* [Task description]
Rewrite the interview from "Madeleine: We tried" up to and including "just too stressful.", putting "filmmakers" in place of "directors".

* [Text]
Brian: The best that we can do is just to not actively feed into it ourselves; I always think back to the perfect model band putting themselves in front of their music and it not hurting them, like Oasis were remembered for my generation in America as ‘Champagne Supernova’, ‘Wonderwall’ and being huge assholes. It’s pretty much all anyone knows about them, but they’re like ‘yeah, they’re crazy!’ As opposed to Radiohead where I don’t know anything about Thom Yorke’s personal life or what he thinks about music or what he does at the weekend, what type of clothes he wears, bland ideas.

That’s what beautiful is that you imagine, that’s what so great about it is that everyone’s like “he’s up at a nightclub in Ibiza selling coke”, and it’s like “no, I think he’s in his backyard with his kids relaxing”; you want to have that ambiguity as an artist, you want people to have their own creative process of imagination when listening to things rather than being like so bland about it. We tried to hold it back as much as we can.

 

When you started the band you were both studying film in New York. Does that ever translate into the music? Would you ever want to combine the two?

Madeleine: We tried that, but it went horribly wrong so no we don’t want to combine the two. We’re pretty involved with the directors.

Brain: We’re grossly picky with them

Madeleine: For our new video [‘Abducted’] we’re really involved, but as in doing the work and coming up with the idea it’s just too stressful.

Brian – It’s still influenced us a lot, like the way that I think about sound is hugely influenced by the way of working on sound in movies that’s why there’s quotes and I’m not afraid to be dramatic and that’s why our songs have character. I used to do a lot of film scoring and that’s kind of important for me.

Pictures paired with their source code:

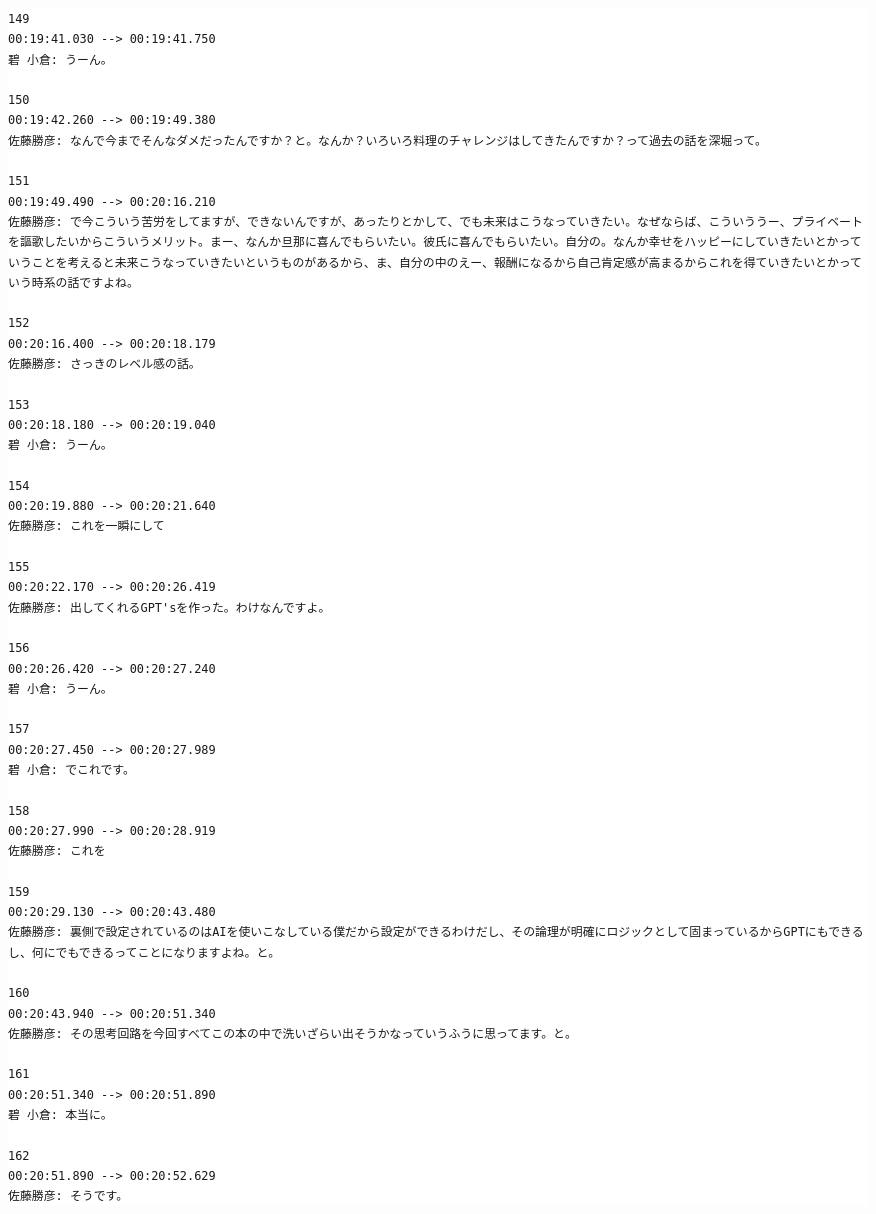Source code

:     149
    00:19:41.030 --> 00:19:41.750
    碧 小倉: うーん。
    
    150
    00:19:42.260 --> 00:19:49.380
    佐藤勝彦: なんで今までそんなダメだったんですか？と。なんか？いろいろ料理のチャレンジはしてきたんですか？って過去の話を深堀って。
    
    151
    00:19:49.490 --> 00:20:16.210
    佐藤勝彦: で今こういう苦労をしてますが、できないんですが、あったりとかして、でも未来はこうなっていきたい。なぜならば、こういううー、プライベートを謳歌したいからこういうメリット。まー、なんか旦那に喜んでもらいたい。彼氏に喜んでもらいたい。自分の。なんか幸せをハッピーにしていきたいとかっていうことを考えると未来こうなっていきたいというものがあるから、ま、自分の中のえー、報酬になるから自己肯定感が高まるからこれを得ていきたいとかっていう時系の話ですよね。
    
    152
    00:20:16.400 --> 00:20:18.179
    佐藤勝彦: さっきのレベル感の話。
    
    153
    00:20:18.180 --> 00:20:19.040
    碧 小倉: うーん。
    
    154
    00:20:19.880 --> 00:20:21.640
    佐藤勝彦: これを一瞬にして
    
    155
    00:20:22.170 --> 00:20:26.419
    佐藤勝彦: 出してくれるGPT'sを作った。わけなんですよ。
    
    156
    00:20:26.420 --> 00:20:27.240
    碧 小倉: うーん。
    
    157
    00:20:27.450 --> 00:20:27.989
    碧 小倉: でこれです。
    
    158
    00:20:27.990 --> 00:20:28.919
    佐藤勝彦: これを
    
    159
    00:20:29.130 --> 00:20:43.480
    佐藤勝彦: 裏側で設定されているのはAIを使いこなしている僕だから設定ができるわけだし、その論理が明確にロジックとして固まっているからGPTにもできるし、何にでもできるってことになりますよね。と。
    
    160
    00:20:43.940 --> 00:20:51.340
    佐藤勝彦: その思考回路を今回すべてこの本の中で洗いざらい出そうかなっていうふうに思ってます。と。
    
    161
    00:20:51.340 --> 00:20:51.890
    碧 小倉: 本当に。
    
    162
    00:20:51.890 --> 00:20:52.629
    佐藤勝彦: そうです。
    
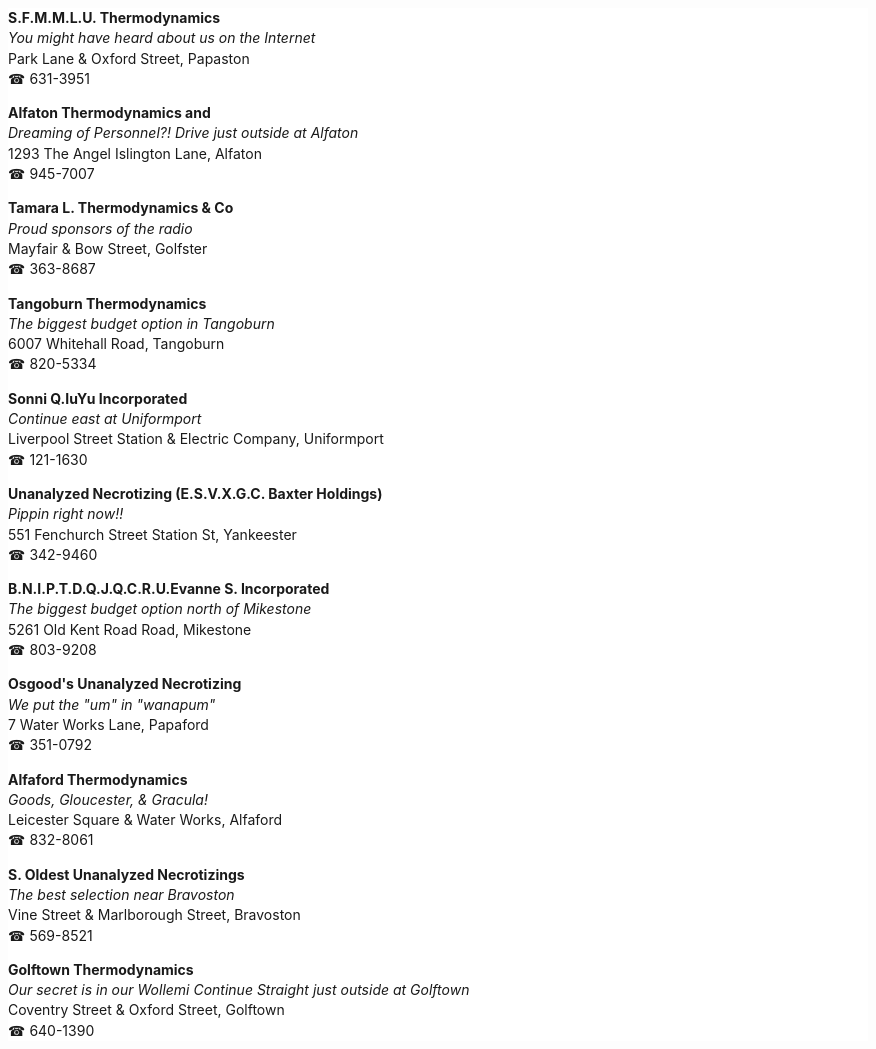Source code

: **S.F.M.M.L.U. Thermodynamics**  
_You might have heard about us on the Internet_  
Park Lane & Oxford Street, Papaston  
☎ 631-3951

**Alfaton Thermodynamics and**  
_Dreaming of Personnel?! 
Drive just outside at Alfaton_  
1293 The Angel Islington Lane, Alfaton  
☎ 945-7007

**Tamara L. Thermodynamics & Co**  
_Proud sponsors of the radio_  
Mayfair & Bow Street, Golfster  
☎ 363-8687

**Tangoburn Thermodynamics**  
_The biggest budget option in Tangoburn_  
6007 Whitehall Road, Tangoburn  
☎ 820-5334

**Sonni Q.IuYu Incorporated**  
_Continue east at Uniformport_  
Liverpool Street Station & Electric Company, Uniformport  
☎ 121-1630

**Unanalyzed Necrotizing (E.S.V.X.G.C. Baxter Holdings)**  
_Pippin right now!!_  
551 Fenchurch Street Station St, Yankeester  
☎ 342-9460

**B.N.I.P.T.D.Q.J.Q.C.R.U.Evanne S. Incorporated**  
_The biggest budget option north of Mikestone_  
5261 Old Kent Road Road, Mikestone  
☎ 803-9208

**Osgood's Unanalyzed Necrotizing**  
_We put the "um" in "wanapum"_  
7 Water Works Lane, Papaford  
☎ 351-0792

**Alfaford Thermodynamics**  
_Goods, Gloucester, & Gracula!_  
Leicester Square & Water Works, Alfaford  
☎ 832-8061

**S. Oldest Unanalyzed Necrotizings**  
_The best selection near Bravoston_  
Vine Street & Marlborough Street, Bravoston  
☎ 569-8521

**Golftown Thermodynamics**  
_Our secret is in our Wollemi 
Continue Straight just outside at Golftown_  
Coventry Street & Oxford Street, Golftown  
☎ 640-1390
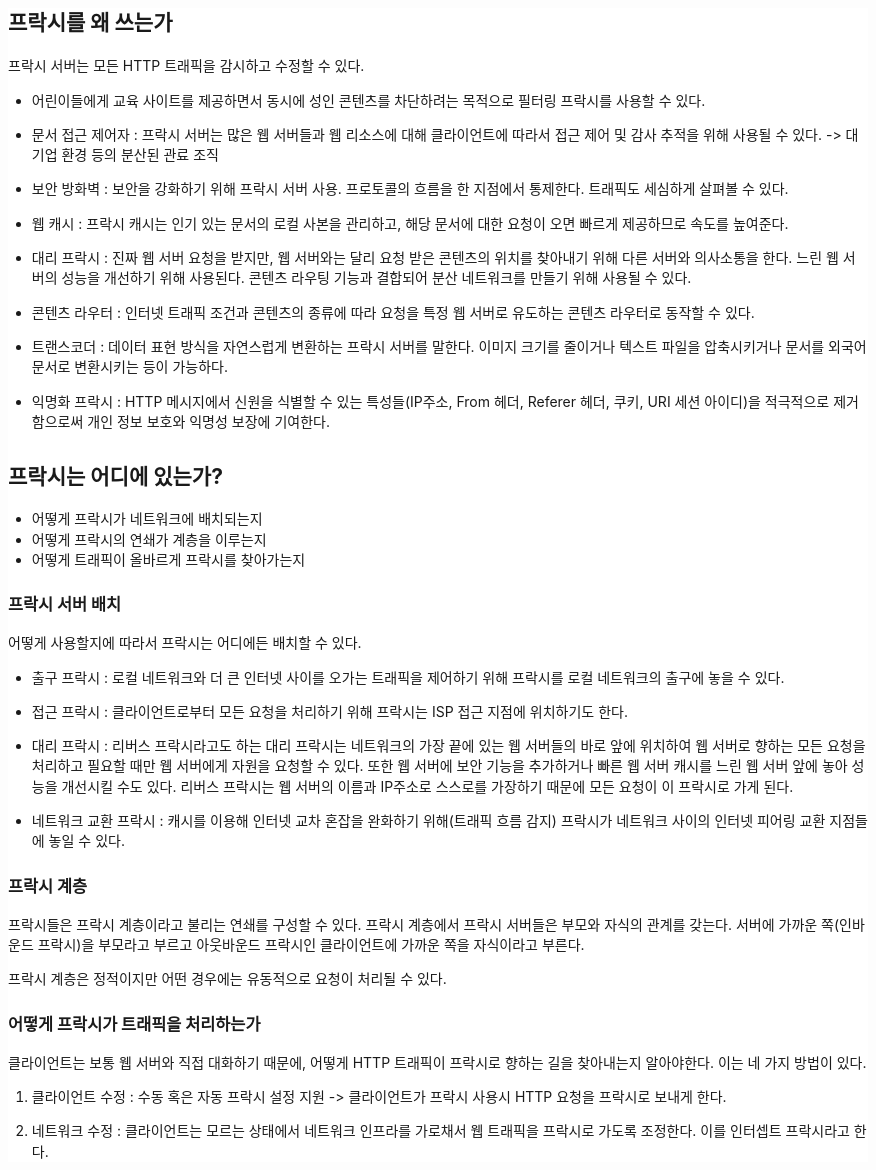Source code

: ## 프락시를 왜 쓰는가

프락시 서버는 모든 HTTP 트래픽을 감시하고 수정할 수 있다.

* 어린이들에게 교육 사이트를 제공하면서 동시에 성인 콘텐츠를 차단하려는 목적으로 필터링 프락시를 사용할 수 있다.

* 문서 접근 제어자 : 프락시 서버는 많은 웹 서버들과 웹 리소스에 대해 클라이언트에 따라서 접근 제어 및 감사 추적을 위해 사용될 수 있다. -> 대기업 환경 등의 분산된 관료 조직

* 보안 방화벽 : 보안을 강화하기 위해 프락시 서버 사용. 프로토콜의 흐름을 한 지점에서 통제한다. 트래픽도 세심하게 살펴볼 수 있다.

* 웹 캐시 : 프락시 캐시는 인기 있는 문서의 로컬 사본을 관리하고, 해당 문서에 대한 요청이 오면 빠르게 제공하므로 속도를 높여준다.

* 대리 프락시 : 진짜 웹 서버 요청을 받지만, 웹 서버와는 달리 요청 받은 콘텐츠의 위치를 찾아내기 위해 다른 서버와 의사소통을 한다. 느린 웹 서버의 성능을 개선하기 위해 사용된다. 콘텐츠 라우팅 기능과 결합되어 분산 네트워크를 만들기 위해 사용될 수 있다.

* 콘텐츠 라우터 : 인터넷 트래픽 조건과 콘텐츠의 종류에 따라 요청을 특정 웹 서버로 유도하는 콘텐츠 라우터로 동작할 수 있다.

* 트랜스코더 : 데이터 표현 방식을 자연스럽게 변환하는 프락시 서버를 말한다. 이미지 크기를 줄이거나 텍스트 파일을 압축시키거나 문서를 외국어 문서로 변환시키는 등이 가능하다.

* 익명화 프락시 : HTTP 메시지에서 신원을 식별할 수 있는 특성들(IP주소, From 헤더, Referer 헤더, 쿠키, URI 세션 아이디)을 적극적으로 제거함으로써 개인 정보 보호와 익명성 보장에 기여한다.

## 프락시는 어디에 있는가?

- 어떻게 프락시가 네트워크에 배치되는지
- 어떻게 프락시의 연쇄가 계층을 이루는지
- 어떻게 트래픽이 올바르게 프락시를 찾아가는지

### 프락시 서버 배치

어떻게 사용할지에 따라서 프락시는 어디에든 배치할 수 있다.

* 출구 프락시 : 로컬 네트워크와 더 큰 인터넷 사이를 오가는 트래픽을 제어하기 위해 프락시를 로컬 네트워크의 출구에 놓을 수 있다.

* 접근 프락시 : 클라이언트로부터 모든 요청을 처리하기 위해 프락시는 ISP 접근 지점에 위치하기도 한다.

* 대리 프락시 : 리버스 프락시라고도 하는 대리 프락시는 네트워크의 가장 끝에 있는 웹 서버들의 바로 앞에 위치하여 웹 서버로 향하는 모든 요청을 처리하고 필요할 때만 웹 서버에게 자원을 요청할 수 있다. 또한 웹 서버에 보안 기능을 추가하거나 빠른 웹 서버 캐시를 느린 웹 서버 앞에 놓아 성능을 개선시킬 수도 있다. 리버스 프락시는 웹 서버의 이름과 IP주소로 스스로를 가장하기 때문에 모든 요청이 이 프락시로 가게 된다.

* 네트워크 교환 프락시 : 캐시를 이용해 인터넷 교차 혼잡을 완화하기 위해(트래픽 흐름 감지) 프락시가 네트워크 사이의 인터넷 피어링 교환 지점들에 놓일 수 있다.

### 프락시 계층

프락시들은 프락시 계층이라고 불리는 연쇄를 구성할 수 있다. 프락시 계층에서 프락시 서버들은 부모와 자식의 관계를 갖는다. 서버에 가까운 쪽(인바운드 프락시)을 부모라고 부르고 아웃바운드 프락시인 클라이언트에 가까운 쪽을 자식이라고 부른다.

프락시 계층은 정적이지만 어떤 경우에는 유동적으로 요청이 처리될 수 있다.

### 어떻게 프락시가 트래픽을 처리하는가

클라이언트는 보통 웹 서버와 직접 대화하기 때문에, 어떻게 HTTP 트래픽이 프락시로 향하는 길을 찾아내는지 알아야한다. 이는 네 가지 방법이 있다.

1. 클라이언트 수정 : 수동 혹은 자동 프락시 설정 지원 -> 클라이언트가 프락시 사용시 HTTP 요청을 프락시로 보내게 한다.

2. 네트워크 수정 : 클라이언트는 모르는 상태에서 네트워크 인프라를 가로채서 웹 트래픽을 프락시로 가도록 조정한다. 이를 인터셉트 프락시라고 한다.
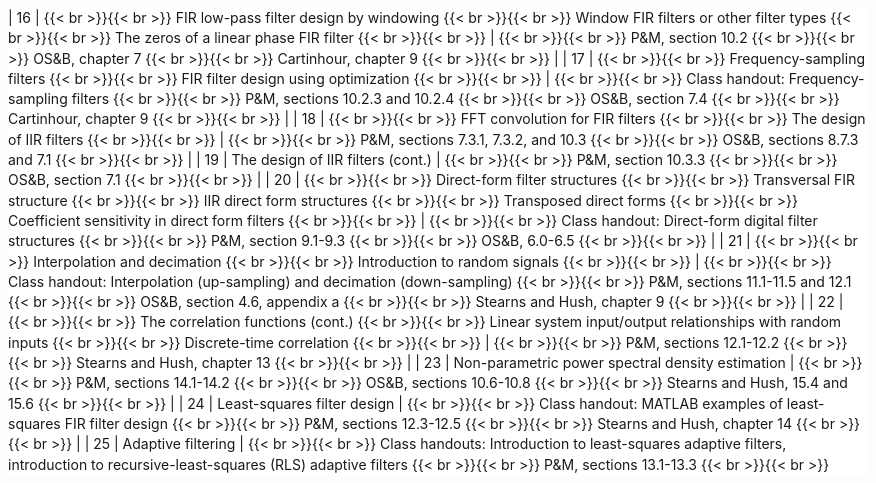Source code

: | 16 |  {{< br >}}{{< br >}} FIR low-pass filter design by windowing {{< br >}}{{< br >}} Window FIR filters or other filter types {{< br >}}{{< br >}} The zeros of a linear phase FIR filter {{< br >}}{{< br >}}  |  {{< br >}}{{< br >}} P&M, section 10.2 {{< br >}}{{< br >}} OS&B, chapter 7 {{< br >}}{{< br >}} Cartinhour, chapter 9 {{< br >}}{{< br >}}  |
| 17 |  {{< br >}}{{< br >}} Frequency-sampling filters {{< br >}}{{< br >}} FIR filter design using optimization {{< br >}}{{< br >}}  |  {{< br >}}{{< br >}} Class handout: Frequency-sampling filters {{< br >}}{{< br >}} P&M, sections 10.2.3 and 10.2.4 {{< br >}}{{< br >}} OS&B, section 7.4 {{< br >}}{{< br >}} Cartinhour, chapter 9 {{< br >}}{{< br >}}  |
| 18 |  {{< br >}}{{< br >}} FFT convolution for FIR filters {{< br >}}{{< br >}} The design of IIR filters {{< br >}}{{< br >}}  |  {{< br >}}{{< br >}} P&M, sections 7.3.1, 7.3.2, and 10.3 {{< br >}}{{< br >}} OS&B, sections 8.7.3 and 7.1 {{< br >}}{{< br >}}  |
| 19 | The design of IIR filters (cont.) |  {{< br >}}{{< br >}} P&M, section 10.3.3 {{< br >}}{{< br >}} OS&B, section 7.1 {{< br >}}{{< br >}}  |
| 20 |  {{< br >}}{{< br >}} Direct-form filter structures {{< br >}}{{< br >}} Transversal FIR structure {{< br >}}{{< br >}} IIR direct form structures {{< br >}}{{< br >}} Transposed direct forms {{< br >}}{{< br >}} Coefficient sensitivity in direct form filters {{< br >}}{{< br >}}  |  {{< br >}}{{< br >}} Class handout: Direct-form digital filter structures {{< br >}}{{< br >}} P&M, section 9.1-9.3 {{< br >}}{{< br >}} OS&B, 6.0-6.5 {{< br >}}{{< br >}}  |
| 21 |  {{< br >}}{{< br >}} Interpolation and decimation {{< br >}}{{< br >}} Introduction to random signals {{< br >}}{{< br >}}  |  {{< br >}}{{< br >}} Class handout: Interpolation (up-sampling) and decimation (down-sampling) {{< br >}}{{< br >}} P&M, sections 11.1-11.5 and 12.1 {{< br >}}{{< br >}} OS&B, section 4.6, appendix a {{< br >}}{{< br >}} Stearns and Hush, chapter 9 {{< br >}}{{< br >}}  |
| 22 |  {{< br >}}{{< br >}} The correlation functions (cont.) {{< br >}}{{< br >}} Linear system input/output relationships with random inputs {{< br >}}{{< br >}} Discrete-time correlation {{< br >}}{{< br >}}  |  {{< br >}}{{< br >}} P&M, sections 12.1-12.2 {{< br >}}{{< br >}} Stearns and Hush, chapter 13 {{< br >}}{{< br >}}  |
| 23 | Non-parametric power spectral density estimation |  {{< br >}}{{< br >}} P&M, sections 14.1-14.2 {{< br >}}{{< br >}} OS&B, sections 10.6-10.8 {{< br >}}{{< br >}} Stearns and Hush, 15.4 and 15.6 {{< br >}}{{< br >}}  |
| 24 | Least-squares filter design |  {{< br >}}{{< br >}} Class handout: MATLAB examples of least-squares FIR filter design {{< br >}}{{< br >}} P&M, sections 12.3-12.5 {{< br >}}{{< br >}} Stearns and Hush, chapter 14 {{< br >}}{{< br >}}  |
| 25 | Adaptive filtering |  {{< br >}}{{< br >}} Class handouts: Introduction to least-squares adaptive filters, introduction to recursive-least-squares (RLS) adaptive filters {{< br >}}{{< br >}} P&M, sections 13.1-13.3 {{< br >}}{{< br >}}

* [Exercise output]
Madeleine: We tried that, but it went horribly wrong so no we don’t want to combine the two. We’re pretty involved with the filmmakers.

Brain: We’re grossly picky with them

Madeleine: For our new video [‘Abducted’] we’re really involved, but as in doing the work and coming up with the idea it’s just too stressful.